The International Games Developers Association (IGDA) has raised some significant concerns for the distribution terms provided by Amazon on their new Amazon Appstore service. Games developers are advised to educate themselves on the pros and cons of the store's terms and the implications it could have on the sales of their titles. Generally, Amazon are able to manipulate app prices and sales as a way to leverage their appstore over competing appstores, to the detriment of the app developer.
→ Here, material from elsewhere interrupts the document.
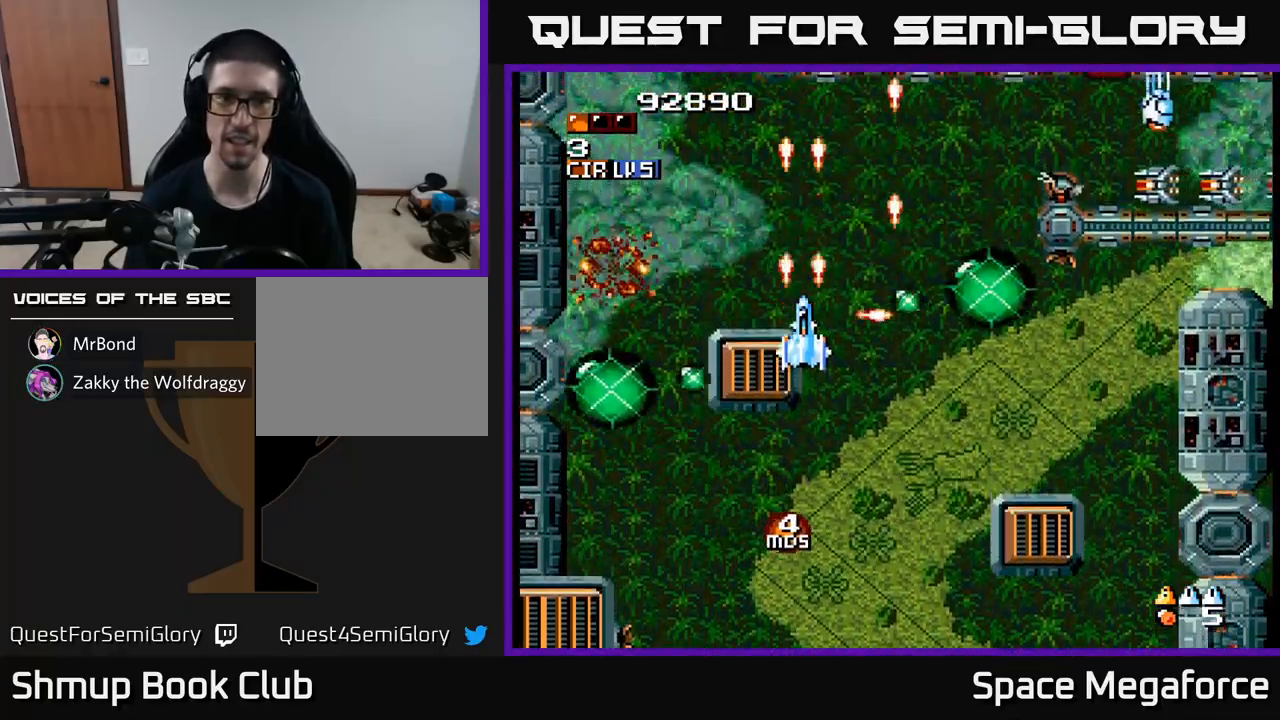
{"buttons": ["X", "DPAD_RIGHT"], "events": [[50, "DPAD_RIGHT", "down"]]}
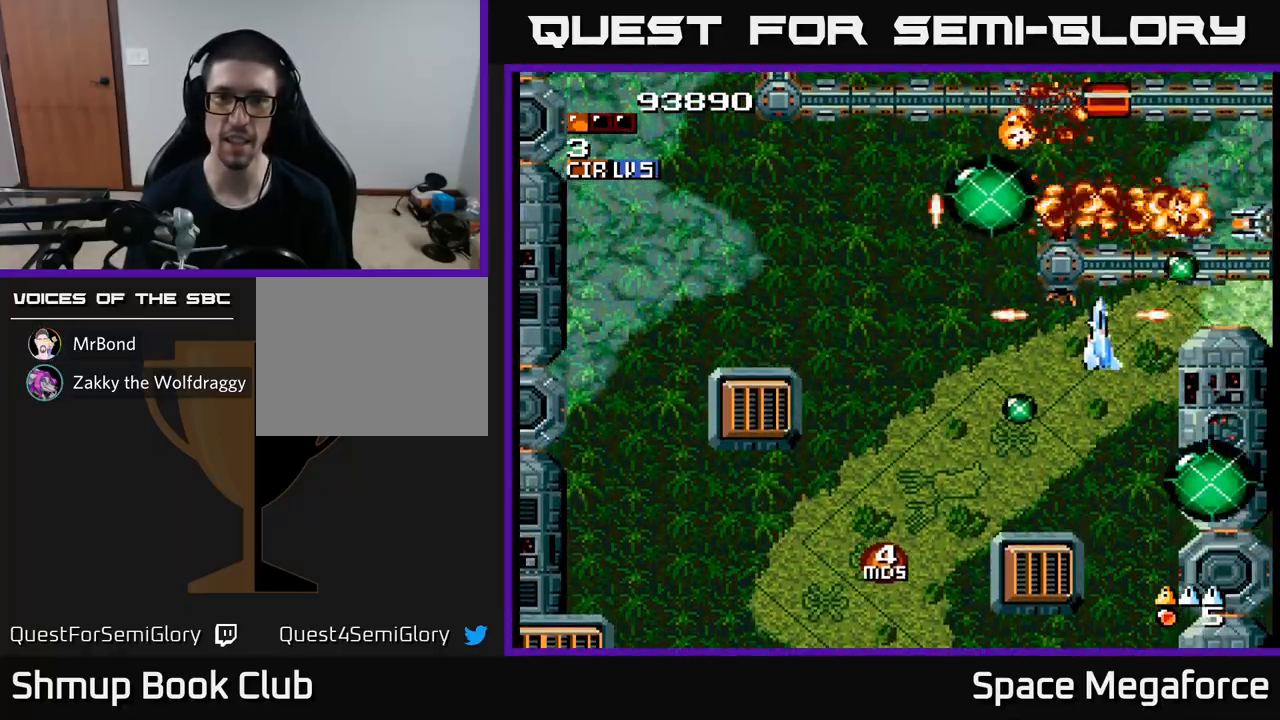
{"buttons": ["X", "DPAD_LEFT"], "events": [[200, "DPAD_RIGHT", "up"], [233, "DPAD_LEFT", "down"]]}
The five most significant issues listed by the IGDA are:
(from the IGDA)
1) Amazon steeply discounts a large chunk of its Appstore catalog (imagine: “our top 100-rated games are all 75% off!”). Some developers will probably win in this scenario, but some developers — most likely, those near the bottom of the list — will lose, not gaining enough sales to offset the loss in revenue per sale. Amazon benefits the most, because it captures all the customer goodwill generated by such a promotion.
2) By requiring all developers to guarantee Amazon a minimum list price that matches the lowest price on any other market, Amazon has presented developers with a stark choice: abandon Amazon’s market or agree never to give another distributor an exclusive promotional window.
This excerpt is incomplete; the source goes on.